How to Protect Your Confidential Information When Outsourcing
One of the most common questions we’re asked in discovery calls is how do we protect our client’s confidential information.
Is this something you’ve thought about? Just how committed are external contractors to protecting your confidential property and how can you be sure your IP is safe?
In this article we’ll show you our own process (giving away our own confidential information!) complete with a checklist so no matter who you work with in the future, you can be sure your confidential information remains just that … confidential.
On a related subject, here are 7 ways to keep yourself secure online.
As a team we’re committed to the security of internal and external IP for devices and cloud-based information. We’re also insured so if the worse happens and one of our clients does have a breach of data, they are covered. Our contractors each sign a comprehensive contract before they start working with us, covering clients for confidentiality of their IP and where asked by clients we have DAS’s in place.
What legal safeguards does your contractor have in place for you?
What a minefield! Hackers, spammers, trojans, viruses … cyber security is something every business needs to be aware of. No matter how big or small you are.
To show you the extent of our own commitment to security, here’s a glimpse into what we do behind the scenes to maintain client confidentiality. Devices, logins and access to cloud … it’s all protected.
Does your VA (or your own business!) have a cyber security process in place and followed by all?
To secure all internal logins, we use a password manager to keep all passwords and usernames stored and accessible, but still protected. Password managers add an extra layer of safety that is further boosted by two-factor authentication and backup security emails, which we enable. Since browsers can easily be exposed to security breaches, we don’t save any logins in our browsers, and we conduct audits of our systems regularly. However, we value adaptability, so if a client already uses a separate vault to manage their logins, we’ll create an account with that same system to make coordination easier for the client.

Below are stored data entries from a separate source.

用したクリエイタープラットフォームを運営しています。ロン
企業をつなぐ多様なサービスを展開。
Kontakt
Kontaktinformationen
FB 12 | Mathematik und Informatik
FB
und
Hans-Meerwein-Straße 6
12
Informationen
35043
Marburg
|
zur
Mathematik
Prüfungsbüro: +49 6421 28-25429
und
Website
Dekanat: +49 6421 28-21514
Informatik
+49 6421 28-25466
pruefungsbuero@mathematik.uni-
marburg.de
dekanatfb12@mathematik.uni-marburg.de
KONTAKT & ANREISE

Some of the more popular password vaults are:
As a team, we all have antivirus protection on any computer or laptop used for client work. On top of that, we ensure that all software, operating systems and app are updated. Because our devices need to work efficiently to protect your IP (not to mention to do our job!), we do simple things to maintain their health like shutting down at the end of the day rather than putting them to sleep and check suspicious links with tools like Google Safe Browsing before clicking. Finally, come worst-case scenario, our team knows exactly how to erase all data on any device should it be lost or stolen.
What would happen if your virtual assistant’s phone was lost or stolen. How would you be protected?

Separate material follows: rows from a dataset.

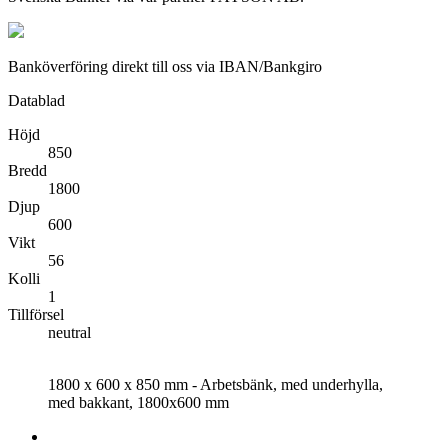
Banköverföring direkt till oss via IBAN/Bankgiro
Datablad
Höjd
850
Bredd
1800
Djup
600
Vikt
56
Kolli
1
Tillförsel
neutral
1800 x 600 x 850 mm - Arbetsbänk, med underhylla,
med bakkant, 1800x600 mm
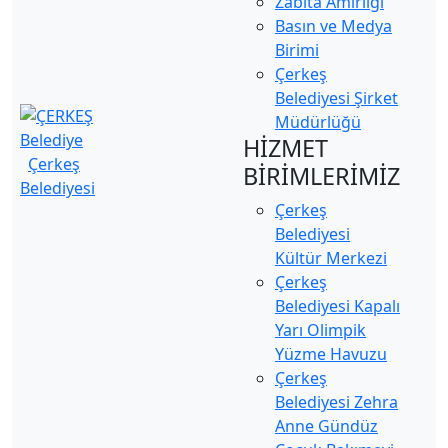
Zabıta Amirliği
Basın ve Medya
Birimi
Çerkeş
Belediyesi Şirket
Müdürlüğü
HİZMET
Çerkeş
BİRİMLERİMİZ
Belediyesi
Çerkeş
Belediyesi
Kültür Merkezi
Çerkeş
Belediyesi Kapalı
Yarı Olimpik
Yüzme Havuzu
Çerkeş
Belediyesi Zehra
Anne Gündüz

We prioritise accountability and transparency, so our contractors commit to following our security process by signing it during onboarding, then when they’re accepted as a permanent contractor and again annually. We file these in Google Drive for safekeeping, and as proof that our team accepts responsibility for performing the steps laid out in our procedure.
What checks do you have in place to ensure what is promised is carried out?

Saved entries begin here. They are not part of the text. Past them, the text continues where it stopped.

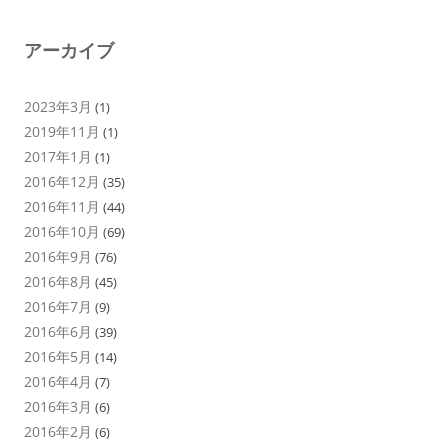
アーカイブ
2023年3月
(1)
2019年11月
(1)
2017年1月
(1)
2016年12月
(35)
2016年11月
(44)
2016年10月
(69)
2016年9月
(76)
2016年8月
(45)
2016年7月
(9)
2016年6月
(39)
2016年5月
(14)
2016年4月
(7)
2016年3月
(6)
2016年2月
(6)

A monthly checklist you can use to manage your confidential information:
Perform the Security Dashboard Audit in LastPass
Log out of all devices
Change your LastPass (or similar) master password
Change passwords for apps or software you use most often (using LastPass to suggest password)
Ensure find my phone/device is turned on (if applicable)
Ensure you have logins for your (as applicable) iCloud, Google, Microsoft, LastPass and/or other critical logins stored somewhere other than your devices in case of emergency.
Your virtual assistant wants to help keep you safe, and you should feel comfortable handing over confidential information to them. You need to so they can do their job! Never feel like you can’t questions about their steps to keeping your confidential information secure. Being clear about your expectations saves a lot of grief should the worse ever happen down the road.